To know how to say no it helps to know why people want to "borrow" a 7 month old. There are three reasons I can think of: they love the baby and want to spend time with her, they want to do you a favour and lessen your workload a little, or they want to show off to other friends and family how they are trusted caregivers.
For the first two, you can meet these needs without your baby leaving your house. Next time someone says "when can we take care of Baby next?" give them a big smile and say "well actually, this Saturday we have a ton of chores to do here and it would be amazing if you could come over and care for Baby to free us up to do that. Thankyou! Does Saturday afternoon work for you?" This has the advantages of both letting them do what they want, and giving you a chance to observe them so you can see if they know what they're doing. If the person pushes and says no, I want to take Baby away for the afternoon (or longer!) you can say that you aren't really up for packing up all her stuff, maybe arranging for expressed milk, pureed food, toys, clothes, diapers, change pad, highchair, crib, car seat, ... - sure, lots of parents manage all this stuff but clearly you're not ready to do so yet.
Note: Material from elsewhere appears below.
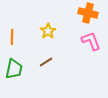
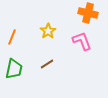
orange line: rotated 21 degrees clockwise
pink L-shape: moved 9 px left
brown line: moved 1 px right, 2 px down
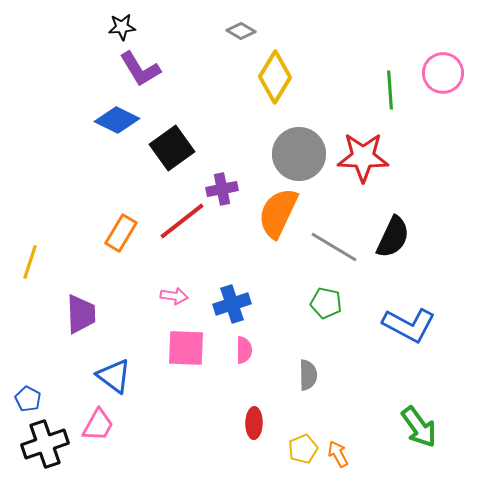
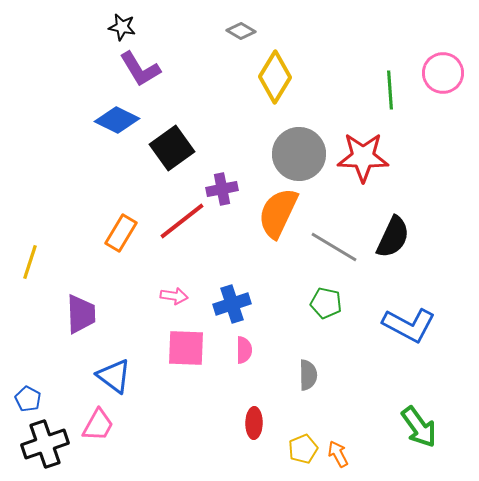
black star: rotated 16 degrees clockwise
Do you think no-one would enjoy looking after your baby at your house? I go over to see my grand-daughter, who is 4 months old, once or twice a week, and that enables her parents to catch up on laundry and dishes, sort out a room that needs a good tidy, or fix things around their house. I also go out shopping with my daughter and the baby, and shopping is always easier with a second adult. I really enjoy seeing the baby so often and having her know who I am. I play with her, read to her, and yes, I get a chance to chat to my daughter and son-in-law too, which is an added bonus. And yes, twice so far she's been left with me, which is nice too, but it's been because they asked me if I would, not because I asked to borrow her.
For the third one, you don't need to meet that need, but if you would like to work towards that, observing their caregiving could put you into a position to be able to agree to that eventually.
Perhaps there's another reason. When you know what it is, you'll know how to say no gracefully and firmly, as well as perhaps how to suggest something else that might meet their needs.